2D classification job with a subset of the initial particle set of 200003 particles:

Using random seed of 248115048
Loading a ParticleStack with 200003 items…
SSD cache : cache successfully synced in_use
SSD cache : cache successfully synced, found 0.00MB of files on SSD.
SSD cache : cache successfully requested to check 16224 files.
SSD cache : cache requires 1473122.26MB more on the SSD for files to be downloaded.
Traceback (most recent call last):
File “cryosparc_master/cryosparc_compute/run.py”, line 96, in cryosparc_compute.run.main
File “cryosparc_master/cryosparc_compute/jobs/class2D/run.py”, line 63, in cryosparc_compute.jobs.class2D.run.run_class_2D
File “/home/angr5008/Software/cryosparc/cryosparc_worker/cryosparc_compute/particles.py”, line 114, in read_blobs
u_blob_paths = cache.download_and_return_cache_paths(u_rel_paths)
File “/home/angr5008/Software/cryosparc/cryosparc_worker/cryosparc_compute/jobs/cache.py”, line 115, in download_and_return_cache_paths
delete_cache_files(instance_id, worker_hostname, ssd_cache_path, cache_reserve_mb, cache_quota_mb, used_mb, need_mb)
File “/home/angr5008/Software/cryosparc/cryosparc_worker/cryosparc_compute/jobs/cache.py”, line 317, in delete_cache_files
assert need_mb <= total_mb, (
AssertionError: SSD cache needs 1473122MB but drive can only be filled up to 927797MB; please disable SSD cache for this job.

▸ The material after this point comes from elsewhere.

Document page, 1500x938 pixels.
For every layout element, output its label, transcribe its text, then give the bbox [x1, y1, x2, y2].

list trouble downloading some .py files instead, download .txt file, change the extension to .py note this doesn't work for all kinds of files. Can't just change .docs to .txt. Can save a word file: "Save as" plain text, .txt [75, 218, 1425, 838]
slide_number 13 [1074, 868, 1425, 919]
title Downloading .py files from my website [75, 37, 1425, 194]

The job is requesting virtually the same amount of cache for both jobs, even though the second job has less than half of the particles from the first job here presented.

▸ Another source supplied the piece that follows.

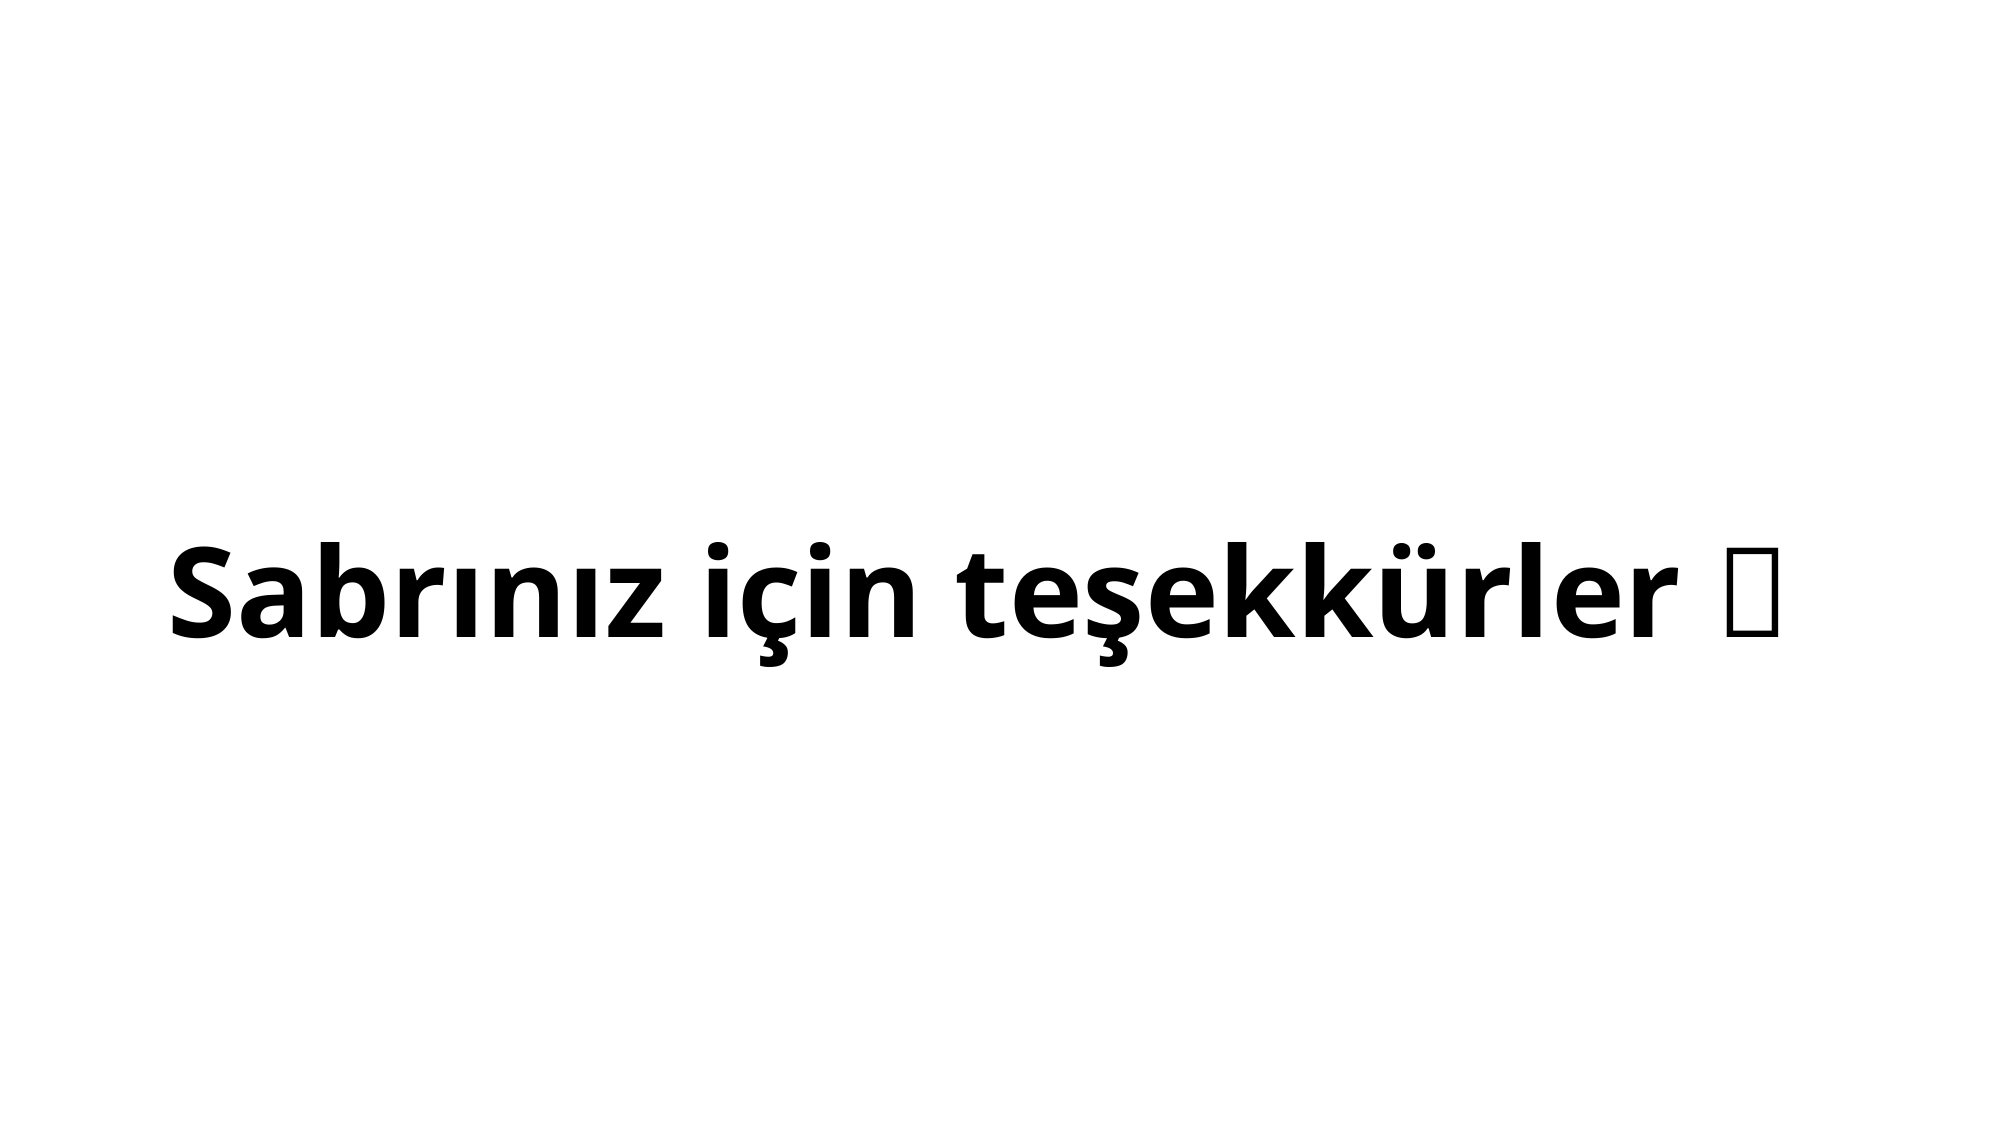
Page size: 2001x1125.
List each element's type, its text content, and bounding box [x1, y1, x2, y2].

title Sabrınız için teşekkürler  [152, 488, 1878, 707]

I would appreciate help or any feedback in this matter urgently.

Thank you,
André

mmclean · May 5, 2023, 12:47pm

Hi @AndreGraca,

Thanks for the post. You’re observing this behaviour due to the way in which particles are organized into files. During Extract from Micrographs, all of the particles from one micrograph are written into one file, and these are the files that are cached in the downstream ab-initio, 2D class, refinement, etc. jobs. After classifying particles into 3 classes via Ab-initio, it is likely that each of the 3 classes contains a nonzero number of particles from each micrograph, so each particle subset still will need to cache most of the files from the original extraction.

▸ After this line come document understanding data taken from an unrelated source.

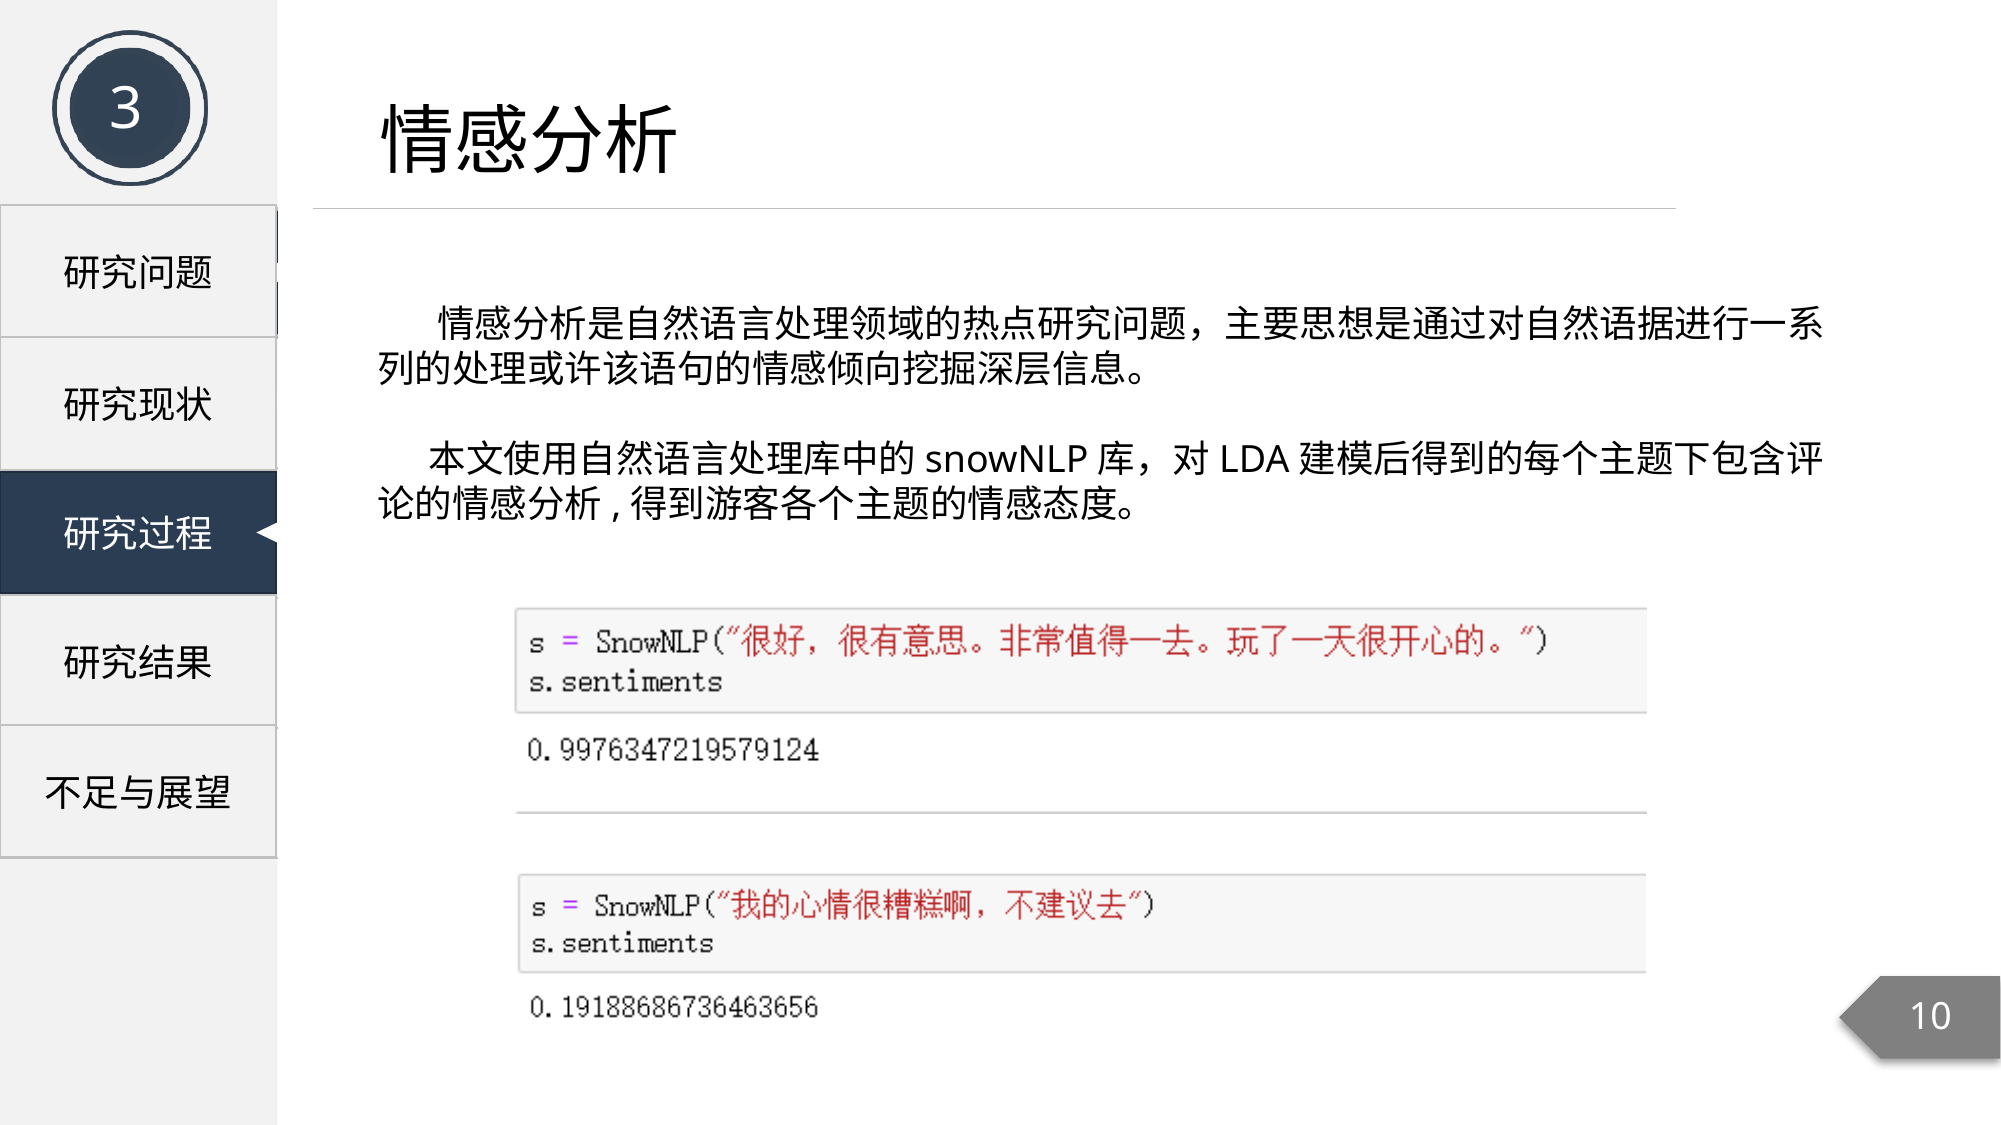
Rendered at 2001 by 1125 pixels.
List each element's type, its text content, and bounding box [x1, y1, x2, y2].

text_box 情感分析 [364, 85, 695, 190]
picture [507, 602, 1647, 814]
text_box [1, 211, 284, 333]
text_box 研究现状 [0, 336, 277, 340]
text_box 3 [74, 53, 178, 158]
picture [507, 857, 1646, 1050]
text_box 研究结果 [0, 594, 277, 724]
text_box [0, 471, 283, 594]
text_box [0, 340, 283, 462]
text_box 研究现状 [0, 462, 277, 469]
text_box 研究问题 [0, 204, 277, 336]
text_box 情感分析是自然语言处理领域的热点研究问题，主要思想是通过对自然语据进行一系列的处理或许该语句的情感倾向挖掘深层信息。 本文使用自然语言处理库中的snowNLP库，对LDA建模后得到的每个主题下包含评论的情感分析,得到游客各个主题的情感态度。 [362, 292, 1857, 532]
text_box 不足与展望 [0, 724, 277, 858]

The Restack Particles job was created to solve this problem; it will take in a subset of particles, and re-write the particles into new mrc files that only contain the inputted particles. If you run separate Restack particles on each of your 3 subsets, and then take the outputs and run 2D classifications on each subset independently, you should observe that the amount of space requested during caching is proportional to the particle subset size.

Best,
Michael

AndreGraca · May 9, 2023, 3:50pm

Hi @mmclean!

Thank you for the help.
Right! I had read about the restacking function when it was launched, but I had lost memory of it.
I realised that restacking job fails with

====== Job process terminated abnormally.

when I perform the the whole particle set (200 000 particles), however if I use ‘Particle set tools’ to split the particle set in 4 equal particle sets, the restacking jobs already run well. Is there a limitation that it is known, or is this a problem to be fixed?

ccgauvin94 · May 9, 2023, 8:06pm

I’ve had a similar problem with this job and I noticed it was actually the master node running out of memory. Increasing the size of the swap disk solved it. Might be worth checking?

wtempel · May 10, 2023, 7:35pm

I am told that the job’s current implementation loads “active” batches of particles into RAM.
One may be able to avoid OOM errors by reducing the values of the Num threads and Particle batch size parameters of the Restack Particles job.